Winter in Apache Junction is a bust time of year. Lost Dutchman Days, the Rodeo, the Renaissance Festival, hiking while the weather is amenable…
I am still painting, getting ready for my exhibit in May at Gallery 50 in Bridgeton, NJ. Today I ordered frames for the newest paintings, almost finished.
And locally, there is an exhibit of Found Object art. I entered four found object sculptures to be juried in. Hopefully they accept one of them.

Unlike my paintings which have no real message, my found object assemblages usually have an underlying theme. I try not to be preachy, nobody wants and artist telling them how to think.
Most of my sculptures touch on the religious and political. I will not pontificate, but rather rely on the imagery to speak for itself.
Too often we create god in our own image. I thought it was supposed to be the other way around. We cage god in, and in the process we erect walls preventing us from knowing god.

We treat our politics as a religion, and build barriers against those who would presume to disagree with our omniscient point of view. Friendships sink like a proverbial Titanic because of political affiliations.
We are quick to judge people because of lifestyles, or who they voted for. We disparage and demean those that do not line up lockstep with our own beliefs. We fail to even consider that other might have a valid reason for their own belief system. After all it is so much more fun to cast aspersions and mock others. After all, we are all knowing, so they must just be plain stupid!
At best, we consider them morally inferior. But allowing someone with a radically different viewpoint into your inner circle does not necessarily mean you endorse their position. It simply means you are human, and they are human, and we can agree to disagree without becoming violent and hurtful.

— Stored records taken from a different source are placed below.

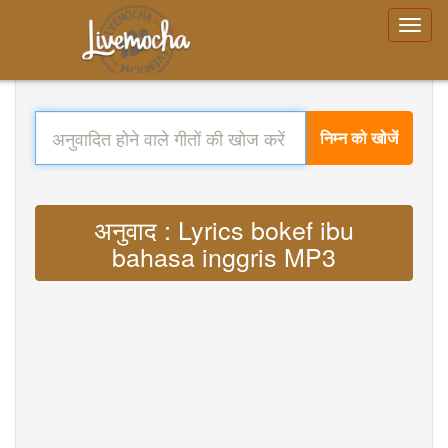
निम्न को खोजें
अनुवाद : Lyrics bokef ibu
bahasa inggris MP3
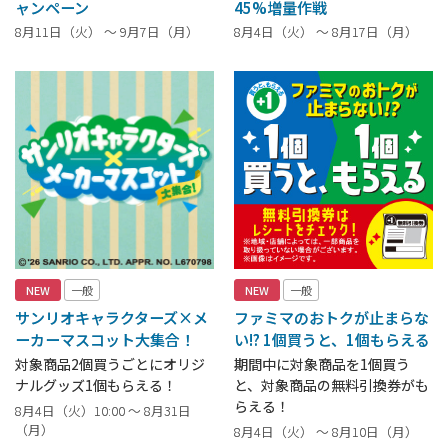
ャンペーン
45%増量作戦
8月11日（火） ～ 9月7日（月）
8月4日（火） ～ 8月17日（月）
NEW
一般
NEW
一般
サンリオキャラクターズ×メ
ファミマのおトクが止まらな
ーカーマスコット大集合！
い!? 1個買うと、1個もらえる
対象商品2個買うごとにオリジ
期間中に対象商品を1個買う
ナルグッズ1個もらえる！
と、対象商品の無料引換券がも
らえる！
8月4日（火）10:00 ～ 8月31日
（月）
8月4日（火） ～ 8月10日（月）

I have discovered that even those that espouse political views I find abhorrent believe the same as I do, that we want a better world for ourselves, our children, and our loved ones.
Whether one is a political junkie or political whore, whether one is religious, areligious, sacreligious or non-religious, we want what we think is best for humankind.
We put god in a box. We jail him, her, it or whatever. We nail god to a cross, along with the innocents and the guilty. Perhaps it is time to step back for a moment and embrace humanity.